R – Tax offset carried forward from a previous year

Write at item 23 – label R the amount of unused early stage investor tax offset carried forward from a previous year.

If you claimed the early stage investor tax offset in one or more earlier income years starting on or after 1 July 2016 and didn't apply all or part of the tax offset in those earlier income years, you may be able to carry forward and use those parts of the tax offset that were unapplied in this income year. To work out whether you can carry forward and use all or part of the early stage investor tax offset from an earlier income year to this year, see Division 65 of the ITAA 1997.

Don't include an amount at label R if you are prevented from using the early stage investor tax offset from an earlier income year by Division 65 of the ITAA 1997. For example, Division 65 states that before you can apply a tax offset from a prior year to reduce the amount of income tax that you will pay in a later year, you must apply it to reduce certain amounts of net exempt income. If the company is a base rate entity for the year, net exempt income is reduced by $1 for each 25 cents of the tax offset; otherwise, net exempt income is reduced by $1 for each 30 cents of the tax offset.

If you have not previously claimed this early stage investor tax offset, or you did not have any unused early stage investor tax offset from one or more earlier income years commencing on or after 1 July 2016, you don't need to complete item 23 – label R.

Include this amount in your total in the Calculation statement at label D Non-refundable carry forward tax offsets.

Example 16: calculating early stage investor tax offset

Company XYZ has a carried forward early stage investor tax offset of $60,000 from 2022–23.

In 2023–24, Company XYZ invested $500,000 in eligible shares in one early stage innovation company, and $250,000 in another early stage innovation company. Company XYZ meets the requirements of the sophisticated investor test.

Company XYZ has gross tax of $180,000 at label B, no amounts at label C (non-refundable non-carry forward offsets) and no exempt income.

The amount that Company XYZ writes at label R is $60,000 (carried forward early stage investor tax offset from 2022–23). It calculates the amount reported at label M as:

Step 1: The total amount paid for eligible shares in early stage innovation companies 2023–24 = $750,000.

Step 2: Multiply step 1 amount ($750,000) by 20% = $150,000.

Step 3: Nil – Company XYZ has no other early stage investor entitlements via trusts or partnerships.

Step 4: Company XYZ adds the amounts from steps 2 and 3. The result is $150,000.

Step 5: Company XYZ subtracts the amount at label R, $60,000, from $200,000. The result is $140,000.

Step 6: As the step 4 amount ($150,000) is greater than the step 5 amount ($140,000), Company XYZ writes $140,000 at label M.

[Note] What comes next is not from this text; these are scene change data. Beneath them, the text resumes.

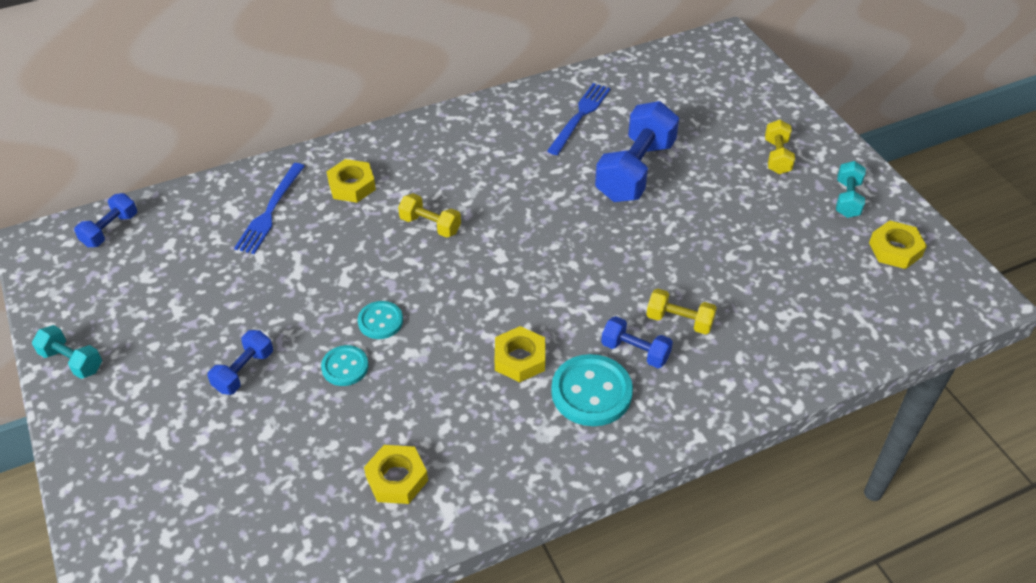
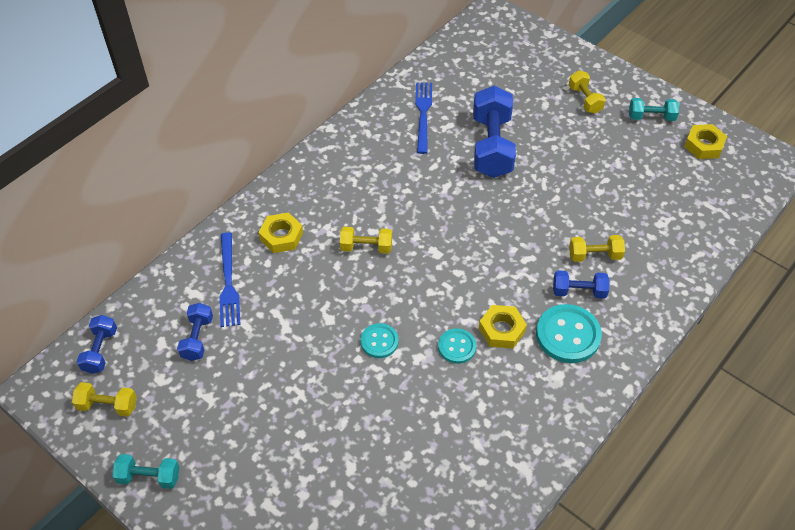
camera: 25 degrees left, 5 degrees up
blue dumbbell [208,330,273,395] -> blue dumbbell moved to [177,303,213,361]
turquoise button [321,345,369,386] -> turquoise button moved to [438,328,476,364]
yellow nut [364,445,428,504] -> none
turquoise dumbbell [836,161,866,218] -> turquoise dumbbell turned 75 degrees counterclockwise [629,98,679,121]
none -> yellow dumbbell [72,382,137,417]

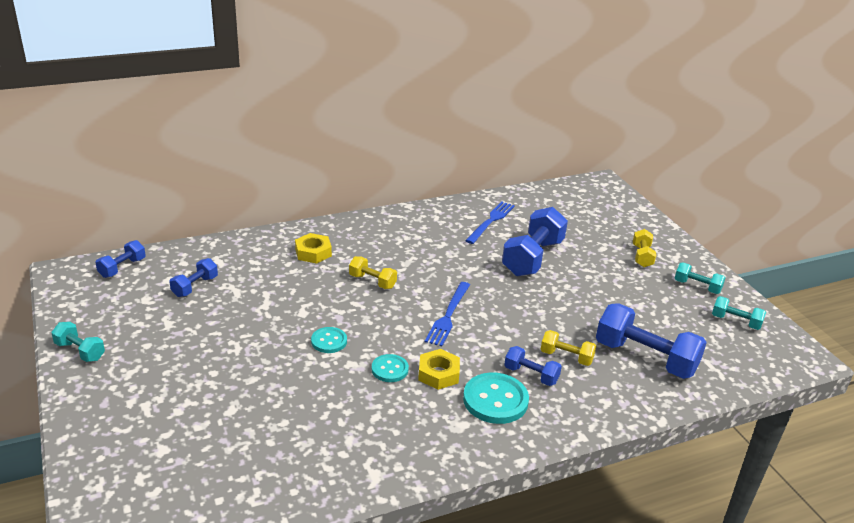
camera: 25 degrees right, 20 degrees down
yellow dumbbell [72,382,137,417] -> none
blue fork [219,232,241,327] -> blue fork moved to [425,282,470,347]
yellow nut [684,124,727,159] -> turquoise dumbbell [712,296,766,330]
none -> blue dumbbell [596,303,707,379]

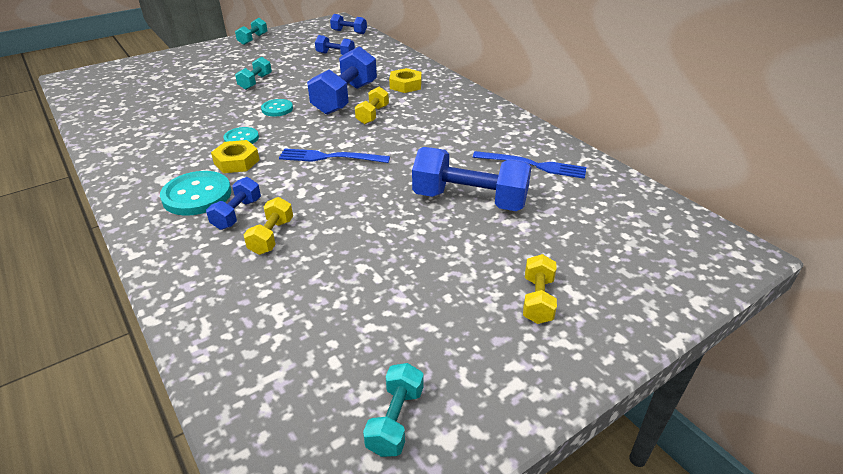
camera: 80 degrees right, 5 degrees up
blue dumbbell [596,303,707,379] -> blue dumbbell moved to [307,46,377,115]
yellow dumbbell [633,229,656,267] -> yellow dumbbell turned 75 degrees counterclockwise [523,254,557,324]
turquoise dumbbell [675,262,725,294] -> turquoise dumbbell moved to [235,57,272,90]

Company XYZ can claim an early stage investor tax offset equal to the sum of the labels R and M amounts ($60,000 plus $140,000, totalling $200,000). Although the carried forward tax offset from 2021–22 of $60,000, and the current year tax offset of $150,000 (step 4 amount) equals $210,000, Company XYZ’s total tax offset is capped at $200,000 for 2023–24. The unused excess of $10,000 can't be carried forward to future income years.

As Company XYZ's entitlement to the tax offset ($200,000) is greater than its gross tax payable ($180,000), the unused portion of the offset ($20,000) may be carried forward to future income years (subject to the rules in Division 65).